_Extrait_:
————————
Socio-économique, Entreprise

Liège 10/02/1924, Forrières (g-d. Luxembourg) 31/08/1997


Fils de Léon Lhoist, cet entrepreneur qui avait racheté en 1924 une carrière à Jemelle, avant d’étendre ses activités sur d’autres sites, Raymond Lhoist hérite des activités familiales auxquelles il apporte une nouvelle expansion. Installés à Dugny-sur-Meuse (ou le stade de football local porte le nom de Raymond Lhoist), à Jemelle (Lhoist Industrie) et en bord de Meuse – Liège (Dumont-Wautier), Andenne (Carrière de Namêche) et l’exploitation de dolomie à Marche-les-Dames à partir de 1937 –, les « Établissements Léon Lhoist » exploitent chaux et dolomie, matières indispensables dans de très multiples applications, tant dans la sidérurgie, le secteur du papier, que celui de l’agriculture, voire de l’environnement. 

Les activités de la famille Dumont sont aussi prospères que discrètes. La success story familiale wallonne conduit le Groupe Lhoist à devenir, au XXIe siècle un leader mondial dans son secteur ; ce sera surtout l’œuvre du fils de Raymond Lhoist, en l’occurrence Léon-Albert, et des enfants de sa sœur aînée (épouse de Jean Berghmans), en l’occurrence Vincent et Jean-Pierre Berghmans.
————————
_Liste des consignes_:
1) Quels secteurs d'application de la chaux et de la dolomie la notice sur Raymond Lhoist mentionne-t-elle ?
2) Citez le passage de la notice sur Raymond Lhoist qui commence par « Liège 10/02/1924, Forrières » et se termine par « voire de l’environnement. ».
3) Pouvez-vous prolonger la notice sur Raymond Lhoist à partir de l'endroit où elle s'arrête ?
Ce matériel provient d'une autre source.

_Matériel fourni_:
————————
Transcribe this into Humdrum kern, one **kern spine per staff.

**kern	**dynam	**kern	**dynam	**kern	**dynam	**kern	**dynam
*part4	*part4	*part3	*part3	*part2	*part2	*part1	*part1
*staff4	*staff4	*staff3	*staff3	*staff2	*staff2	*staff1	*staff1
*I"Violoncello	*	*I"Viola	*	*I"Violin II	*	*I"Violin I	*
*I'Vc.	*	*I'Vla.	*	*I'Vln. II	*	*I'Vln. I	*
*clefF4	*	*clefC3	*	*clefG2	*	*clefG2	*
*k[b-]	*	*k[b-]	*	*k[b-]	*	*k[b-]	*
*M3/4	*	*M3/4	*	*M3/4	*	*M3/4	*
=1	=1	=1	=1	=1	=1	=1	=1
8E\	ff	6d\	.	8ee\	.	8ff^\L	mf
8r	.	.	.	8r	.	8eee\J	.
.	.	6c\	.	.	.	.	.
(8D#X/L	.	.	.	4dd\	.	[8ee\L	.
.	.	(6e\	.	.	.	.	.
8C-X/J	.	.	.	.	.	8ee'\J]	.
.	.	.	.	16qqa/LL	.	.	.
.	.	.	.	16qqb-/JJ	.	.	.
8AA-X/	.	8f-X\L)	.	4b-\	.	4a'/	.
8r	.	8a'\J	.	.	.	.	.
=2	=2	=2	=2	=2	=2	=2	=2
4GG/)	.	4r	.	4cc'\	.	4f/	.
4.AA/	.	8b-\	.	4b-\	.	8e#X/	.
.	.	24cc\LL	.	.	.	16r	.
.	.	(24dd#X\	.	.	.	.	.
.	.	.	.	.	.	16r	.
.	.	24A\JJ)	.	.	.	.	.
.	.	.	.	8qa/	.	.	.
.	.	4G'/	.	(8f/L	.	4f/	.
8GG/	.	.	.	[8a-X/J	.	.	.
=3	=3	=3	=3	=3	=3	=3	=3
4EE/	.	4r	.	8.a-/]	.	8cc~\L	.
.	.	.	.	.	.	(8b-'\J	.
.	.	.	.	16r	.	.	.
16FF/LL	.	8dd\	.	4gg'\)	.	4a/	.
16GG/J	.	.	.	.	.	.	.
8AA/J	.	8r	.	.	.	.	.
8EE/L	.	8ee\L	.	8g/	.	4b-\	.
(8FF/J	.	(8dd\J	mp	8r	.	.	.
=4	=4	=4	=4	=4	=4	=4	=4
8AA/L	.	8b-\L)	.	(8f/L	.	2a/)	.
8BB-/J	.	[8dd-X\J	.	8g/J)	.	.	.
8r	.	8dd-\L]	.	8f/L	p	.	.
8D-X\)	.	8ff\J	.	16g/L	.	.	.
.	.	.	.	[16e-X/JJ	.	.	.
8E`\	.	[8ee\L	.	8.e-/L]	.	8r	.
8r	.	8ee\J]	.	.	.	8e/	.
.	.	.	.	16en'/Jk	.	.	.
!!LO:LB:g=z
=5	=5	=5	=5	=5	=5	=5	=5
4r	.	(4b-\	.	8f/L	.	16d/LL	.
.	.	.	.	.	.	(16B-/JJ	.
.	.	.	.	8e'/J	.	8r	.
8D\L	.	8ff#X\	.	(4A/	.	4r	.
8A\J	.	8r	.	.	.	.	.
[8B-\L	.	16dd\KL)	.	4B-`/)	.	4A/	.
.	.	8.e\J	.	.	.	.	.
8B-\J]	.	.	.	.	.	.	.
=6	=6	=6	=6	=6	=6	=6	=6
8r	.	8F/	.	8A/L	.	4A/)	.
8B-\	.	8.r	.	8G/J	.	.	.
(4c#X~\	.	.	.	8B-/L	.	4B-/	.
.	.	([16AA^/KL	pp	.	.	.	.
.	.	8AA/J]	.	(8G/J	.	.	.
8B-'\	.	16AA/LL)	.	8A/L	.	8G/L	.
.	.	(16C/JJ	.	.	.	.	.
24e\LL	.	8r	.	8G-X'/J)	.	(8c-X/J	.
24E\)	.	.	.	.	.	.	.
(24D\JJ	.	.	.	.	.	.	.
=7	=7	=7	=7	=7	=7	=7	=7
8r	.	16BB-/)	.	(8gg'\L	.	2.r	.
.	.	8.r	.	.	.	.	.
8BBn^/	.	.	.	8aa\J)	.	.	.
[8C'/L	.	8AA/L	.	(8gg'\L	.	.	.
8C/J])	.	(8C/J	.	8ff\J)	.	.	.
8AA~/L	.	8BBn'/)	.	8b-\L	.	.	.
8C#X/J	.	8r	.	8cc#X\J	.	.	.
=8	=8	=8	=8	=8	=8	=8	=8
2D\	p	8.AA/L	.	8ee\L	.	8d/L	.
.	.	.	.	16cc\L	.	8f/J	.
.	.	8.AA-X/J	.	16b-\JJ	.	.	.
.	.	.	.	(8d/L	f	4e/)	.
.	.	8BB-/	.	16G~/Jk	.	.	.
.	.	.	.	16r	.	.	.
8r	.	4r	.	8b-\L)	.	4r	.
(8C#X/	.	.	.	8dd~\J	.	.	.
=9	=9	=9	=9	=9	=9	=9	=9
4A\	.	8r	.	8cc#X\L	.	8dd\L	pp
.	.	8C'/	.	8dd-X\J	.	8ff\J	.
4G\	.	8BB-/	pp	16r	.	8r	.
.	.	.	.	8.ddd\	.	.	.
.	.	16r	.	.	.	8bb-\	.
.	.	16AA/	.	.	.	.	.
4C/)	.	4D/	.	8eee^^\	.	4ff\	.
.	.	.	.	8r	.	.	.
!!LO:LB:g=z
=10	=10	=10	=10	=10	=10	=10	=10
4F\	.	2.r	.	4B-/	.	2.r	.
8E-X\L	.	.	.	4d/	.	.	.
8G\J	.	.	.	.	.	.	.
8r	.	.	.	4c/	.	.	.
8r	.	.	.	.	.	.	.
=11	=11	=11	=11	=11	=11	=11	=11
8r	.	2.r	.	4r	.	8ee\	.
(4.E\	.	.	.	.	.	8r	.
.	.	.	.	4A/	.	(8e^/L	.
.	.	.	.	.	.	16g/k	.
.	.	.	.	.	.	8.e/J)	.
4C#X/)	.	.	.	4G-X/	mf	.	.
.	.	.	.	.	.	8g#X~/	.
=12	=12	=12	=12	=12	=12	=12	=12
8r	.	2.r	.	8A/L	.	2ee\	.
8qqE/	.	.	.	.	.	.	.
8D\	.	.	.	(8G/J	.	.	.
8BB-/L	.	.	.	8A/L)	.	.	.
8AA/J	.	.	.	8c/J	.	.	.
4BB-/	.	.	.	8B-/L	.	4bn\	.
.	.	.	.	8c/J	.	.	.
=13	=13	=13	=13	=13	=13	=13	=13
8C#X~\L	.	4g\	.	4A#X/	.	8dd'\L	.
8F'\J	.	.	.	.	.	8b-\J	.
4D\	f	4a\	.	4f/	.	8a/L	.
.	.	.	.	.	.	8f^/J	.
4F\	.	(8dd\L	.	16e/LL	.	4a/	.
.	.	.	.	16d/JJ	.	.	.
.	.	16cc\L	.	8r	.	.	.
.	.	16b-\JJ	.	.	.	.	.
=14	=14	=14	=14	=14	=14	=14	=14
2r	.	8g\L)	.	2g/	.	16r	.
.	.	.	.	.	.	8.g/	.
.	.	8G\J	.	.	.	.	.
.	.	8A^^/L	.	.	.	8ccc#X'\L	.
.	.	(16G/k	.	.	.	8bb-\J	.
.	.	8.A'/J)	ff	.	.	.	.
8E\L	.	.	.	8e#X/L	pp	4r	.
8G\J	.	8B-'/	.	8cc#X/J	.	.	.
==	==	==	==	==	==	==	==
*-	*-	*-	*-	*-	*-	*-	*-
————————
_Réponses aux consignes_:
1) La sidérurgie, le papier, l'agriculture et l'environnement.

2)
Liège 10/02/1924, Forrières (g-d. Luxembourg) 31/08/1997


Fils de Léon Lhoist, cet entrepreneur qui avait racheté en 1924 une carrière à Jemelle, avant d’étendre ses activités sur d’autres sites, Raymond Lhoist hérite des activités familiales auxquelles il apporte une nouvelle expansion. Installés à Dugny-sur-Meuse (ou le stade de football local porte le nom de Raymond Lhoist), à Jemelle (Lhoist Industrie) et en bord de Meuse – Liège (Dumont-Wautier), Andenne (Carrière de Namêche) et l’exploitation de dolomie à Marche-les-Dames à partir de 1937 –, les « Établissements Léon Lhoist » exploitent chaux et dolomie, matières indispensables dans de très multiples applications, tant dans la sidérurgie, le secteur du papier, que celui de l’agriculture, voire de l’environnement.

3)
Sources

Centre d’archives privées de Wallonie, Institut Destrée, Revues de Presse
http://www.lhoist.com/fr/historique 
http://gw.geneanet.org/gounou?lang=fr;pz=auguste;nz=dumont;ocz=0;p=leon;n=lhoist;oc=1 (s.v. novembre 2014)

Lhoist Léon

Socio-économique, Entreprise

Wandre 03/04/1894 - 15/10/1971


Gendre d’Hippolyte Dumont, le patron des « Carrières et Fours à Chaux Dumont-Wautier », société installée à Hermalle-sous-Huy (1889), Léon Lhoist fonde, en 1924, à Jemelle, une première société éponyme, en rachetant les carrières locales. Les « Établissements Léon Lhoist » vont rapidement s’étendre, investissant d’abord sur un premier site français, à Dugny-sur-Meuse, en Lorraine, où il crée « Les Carrières et Fours à Chaux de Dugny » (1926), avant d’acquérir d’autres sites d’usines à chaux en bord de Meuse et la carrière des Dolomies à Marche-les-Dames (en 1937). 

L’exploitation de chaux et de dolomie revêt une importance considérable car ces matières ont de très multiples applications, tant dans la sidérurgie, le secteur du papier, celui de l’agriculture, etc. Avec le soutien de la famille Dumont, Léon Lhoist lance une véritable success story caractérisée par une très grande discrétion. Le maître carrier qu’était Léon Lhoist imaginait d’ailleurs fort peu que sa société familiale wallonne deviendrait en un siècle un groupe qui s’impose comme un leader mondial dans son secteur ; ce sera surtout l’œuvre de ses enfants et petits-enfants.

 

Sources
 

Centre d’archives privées de Wallonie, Institut Destrée, Revues de Presse
http://www.lhoist.com/fr/historique 
http://gw.geneanet.org/gounou?lang=fr;pz=auguste;nz=dumont;ocz=0;p=leon;n=lhoist;oc=1 (s.v. novembre 2014)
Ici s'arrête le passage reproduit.